In the case of the patient described, who presents with persistent Müller duct syndrome type 2 because the uterus, the fallopian tubes and the ovaries are located in the scrotal sac, two hypotheses are possible: either he presents with a production disorder of AMH due to a genetic mutation, i.e. a resistance to the hormone; it is synthesized, but cannot perform its functions due to a mutation of its receptor. Mutations in the AMH gene represent 50% of cases, resistance to AMH 40% and in the remaining 10%, no genetic mutation is detected.

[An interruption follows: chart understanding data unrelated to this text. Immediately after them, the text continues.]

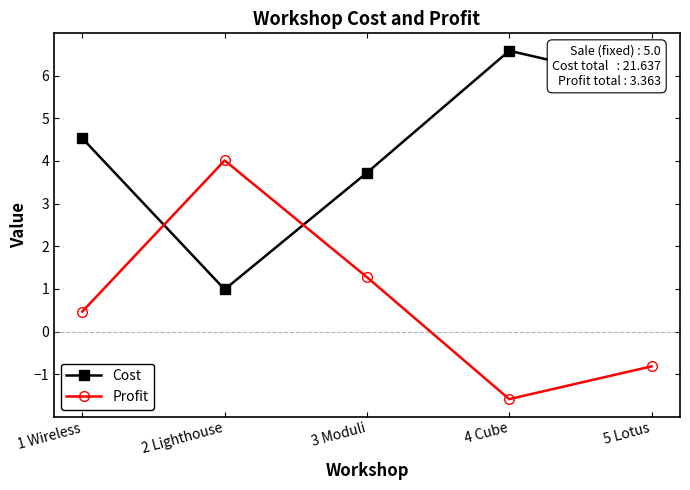

Rank the categories by Cost value from lowest to highest.

2 Lighthouse, 3 Moduli, 1 Wireless, 5 Lotus, 4 Cube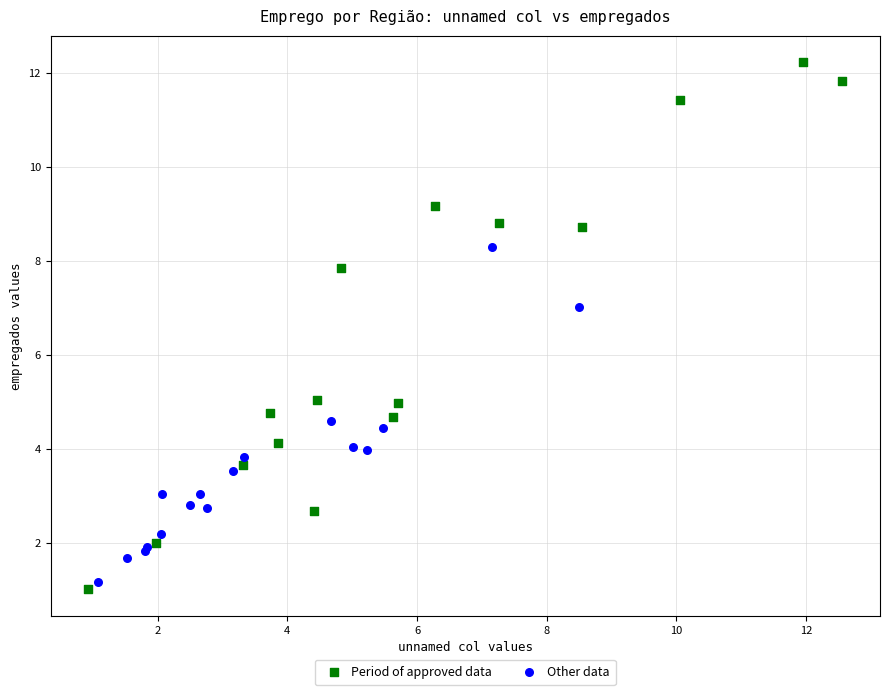

Which series has the largest Y range (max minus min)?

Period of approved data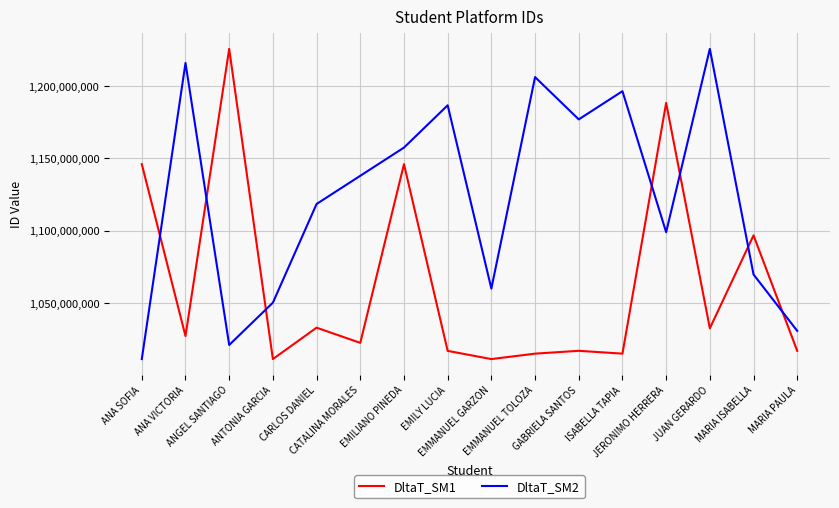

True or false: DltaT_SM2 and DltaT_SM1 cross at least once.

True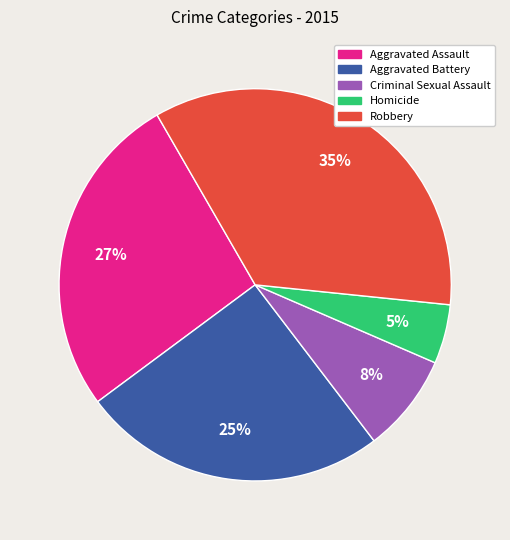

True or false: Aggravated Battery accounts for 31% of the total.

False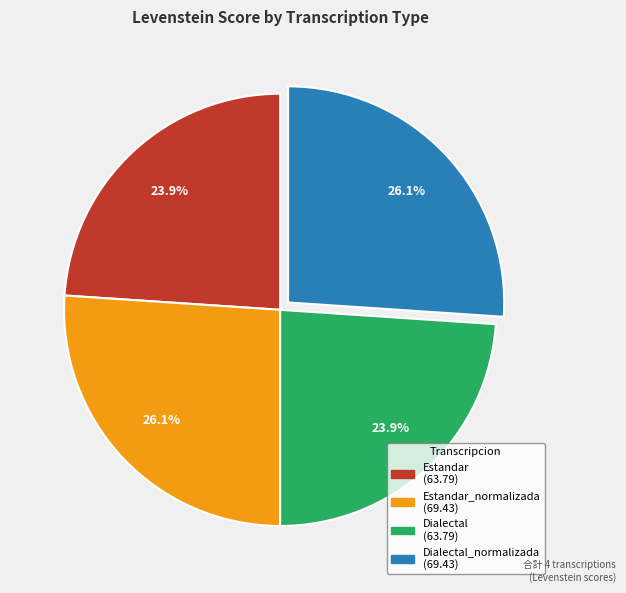

Is there a majority slice in this chart?

No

Persistent Mullerian duct syndrome is often associated with infertility masculine, which is not the case for this patient who is the father of three children. Apart from this, the persistence of female genital structures in a male body does not pose a major health concern. This is why cases of persistent Müller duct syndrome are detected during surgery for a hernia or a poorly descended testicle.